> [QUOTED PASSAGE]:
--

That is to say, it wouldn’t only be a pointless feel-good gesture, it would actually be counter-productive.
Russia would still sell its oil – at a yet higher price.
But the price of US gas, their word for petrol, gasoline – which is already pushing past the equivalent of $1.60 a litre, and remember that US states mostly don’t add on the 44c a litre fuel excise, plus now around 18c a litre GST, that Australian drivers pay - would go even higher.
Our prices would also of course follow: forget about petrol prices pushing towards $2 a litre, they’d be heading for $2.25 and points higher.
And for every 20c there’s an extra 2c of GST.
The only Russian oil embargo that would mean anything is a global embargo.
But if it actually worked, it would send the global oil price rocketing well past $US200 and you could forget about $2-plus petrol; think $3-plus.
And for who knows how long?
More likely, though – be grateful for small mercies – a global embargo wouldn’t work.
There’d be enough out there prepared to still buy the oil, led by China, which is now easily the world’s biggest oil importer.
China imports over 10m barrels of oil every day – that’s equal to about 150 per cent of total Russia oil exports, running around 7m barrels a day.
China takes about 2m of those 7m barrels.
While it couldn’t take the lot, it could certainly take much more than it now does; and it certainly would, both with ‘special deals’ with Russia and to keep the lid on global oil prices.

--

> [DATA PROVIDED]:
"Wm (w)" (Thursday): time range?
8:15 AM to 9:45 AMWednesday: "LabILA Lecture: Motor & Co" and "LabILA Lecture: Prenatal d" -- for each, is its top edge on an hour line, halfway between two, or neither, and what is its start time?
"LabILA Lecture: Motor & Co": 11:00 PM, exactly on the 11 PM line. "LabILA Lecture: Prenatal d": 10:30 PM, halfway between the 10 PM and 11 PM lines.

--

> [WORK TO COMPLETE]:
1. According to the passage on a Russian oil embargo, how many of Russia's daily barrels of oil exports does China take?
2. Write a continuation of the passage on a Russian oil embargo, beginning after its final sentence.
The listing has no connection to the passage on a Russian oil embargo.

> [SOLVED PROBLEMS]:
1. About 2m of Russia's roughly 7m barrels a day.

2.
For an oil embargo to work, the west would have to be prepared to physically stop the oil getting out.
That would probably mean actual war with Russia.
It would also have to be prepared to stop the oil getting into China.
That would probably mean actual war with China.
We are not talking about Rwanda and Chad.
I’d say going to war with one is problematic, with both is ‘something more’ than problematic.
In any event, successful or not, we would send the oil price to never-before seen levels with devastating impacts on the entire global economy.
It would also mean rocketing (real) gas – that’s LNG – and coal prices.
Yes, narrowly, as I’ve discussed, that would be good for Australian exporters.
Purely in price terms what we got on the gas and coal swings would exceed what we would lose on the oil roundabout.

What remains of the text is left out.